The first in a series of blogs on using social media in research by Professor Anna C. Whittaker
I use social media in a work setting for three main reasons:
1. Dissemination of our research findings more widely
2. Building a network of useful contacts within and beyond academia
3. Engaging in discussion on issues relevant to my research and teaching
The platforms I use most commonly are LinkedIn, which I only update occasionally and mainly collect contacts I may need in the future, and Twitter. With twitter I only tweet work-related comments, but it copies automatically to my Facebook network using IFTTT (if this then that), and with the right hashtag also copies into my third year undergraduate Health Psychology module if I think it will be relevant to my teaching too.
Dissemination is a particularly important part of academic work, and public engagement can reach a broader audience via social media.
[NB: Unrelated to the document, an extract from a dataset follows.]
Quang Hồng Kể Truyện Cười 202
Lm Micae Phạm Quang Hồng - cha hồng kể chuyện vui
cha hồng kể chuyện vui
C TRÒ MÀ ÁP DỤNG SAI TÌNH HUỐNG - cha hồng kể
Particularly for my large Horizon 2020 European Commission network, dissemination beyond the UK is crucial, so we have our own twitter feed that I post to which also feeds onto the PANINI project website, as well as a PANINI project Instagram and YouTube channel, which are mainly for the research fellows to populate.
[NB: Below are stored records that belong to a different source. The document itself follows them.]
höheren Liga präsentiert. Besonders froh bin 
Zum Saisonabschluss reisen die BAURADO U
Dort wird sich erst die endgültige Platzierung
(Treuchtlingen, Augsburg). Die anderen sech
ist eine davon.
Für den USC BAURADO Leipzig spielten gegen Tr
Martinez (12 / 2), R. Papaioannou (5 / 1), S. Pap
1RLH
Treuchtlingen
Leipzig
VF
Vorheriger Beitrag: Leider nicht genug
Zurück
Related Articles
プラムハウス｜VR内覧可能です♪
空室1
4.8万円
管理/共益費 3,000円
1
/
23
Successful outcomes from my use of twitter have been:
1. Making links by tweeting meetings/conferences which are then spotted by others using the same meeting hashtag who then look me up online and make contact in the breaks. This is particularly useful if you are in a setting where you need to make new contacts from particular sectors, but don’t know who they are, they don’t know you yet, and you are not giving a specific presentation where you can promote that you want to make links.
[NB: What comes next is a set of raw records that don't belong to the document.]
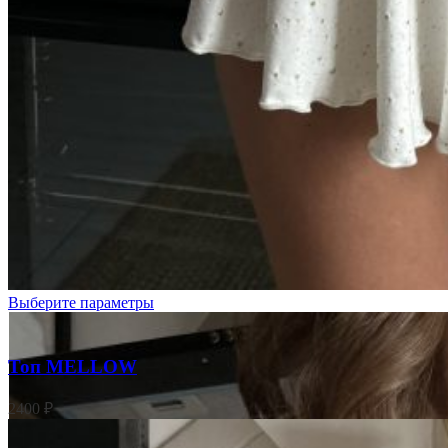
Молочный
Выберите параметры
Топ MELLOW
2400
₽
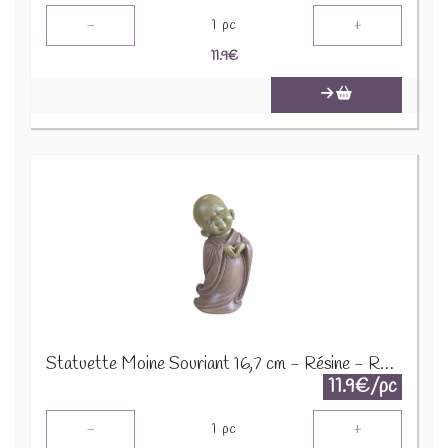
-
+
1
pc
11.9
€
Statuette Moine Souriant 16,7 cm - Résine - Rouge 76234
11.9€/pc
-
+
1
pc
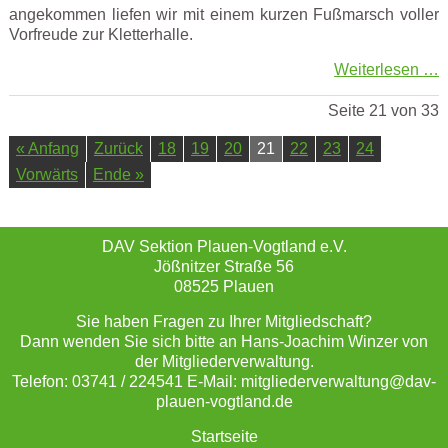
angekommen liefen wir mit einem kurzen Fußmarsch voller
Vorfreude zur Kletterhalle.
Weiterlesen …
Seite 21 von 33
« Anfang
Zurück
18
19
20
21
22
23
24
Vorwärts
Ende »
DAV Sektion Plauen-Vogtland e.V.
Jößnitzer Straße 56
08525 Plauen
Sie haben Fragen zu Ihrer Mitgliedschaft?
Dann wenden Sie sich bitte an Hans-Joachim Winzer von
der Mitgliederverwaltung.
Telefon: 03741 / 224541 E-Mail: mitgliederverwaltung@dav-
plauen-vogtland.de
Startseite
2. Public engagement beyond specific events and keeping my growing network up to date with the outputs from our current research.
Writing for the public is so different to academic writing, but this form of public engagement through online blogs and short reports can be very effective at spreading your message, for example, an article I wrote for the Conversation online disseminated a research project beyond what we achieved through conferences and peer-reviewed articles (which we also did), as it shows you the shares on various social media sites.
For all of your publications with a DOI, you can see more about spread beyond citations through the use of metrics such as Altmetrics which gives you a score and breakdown of coverage in the news media, online and social media citations, as well as where in the world it reached and the type of person who tweeted/blogged/wrote about it.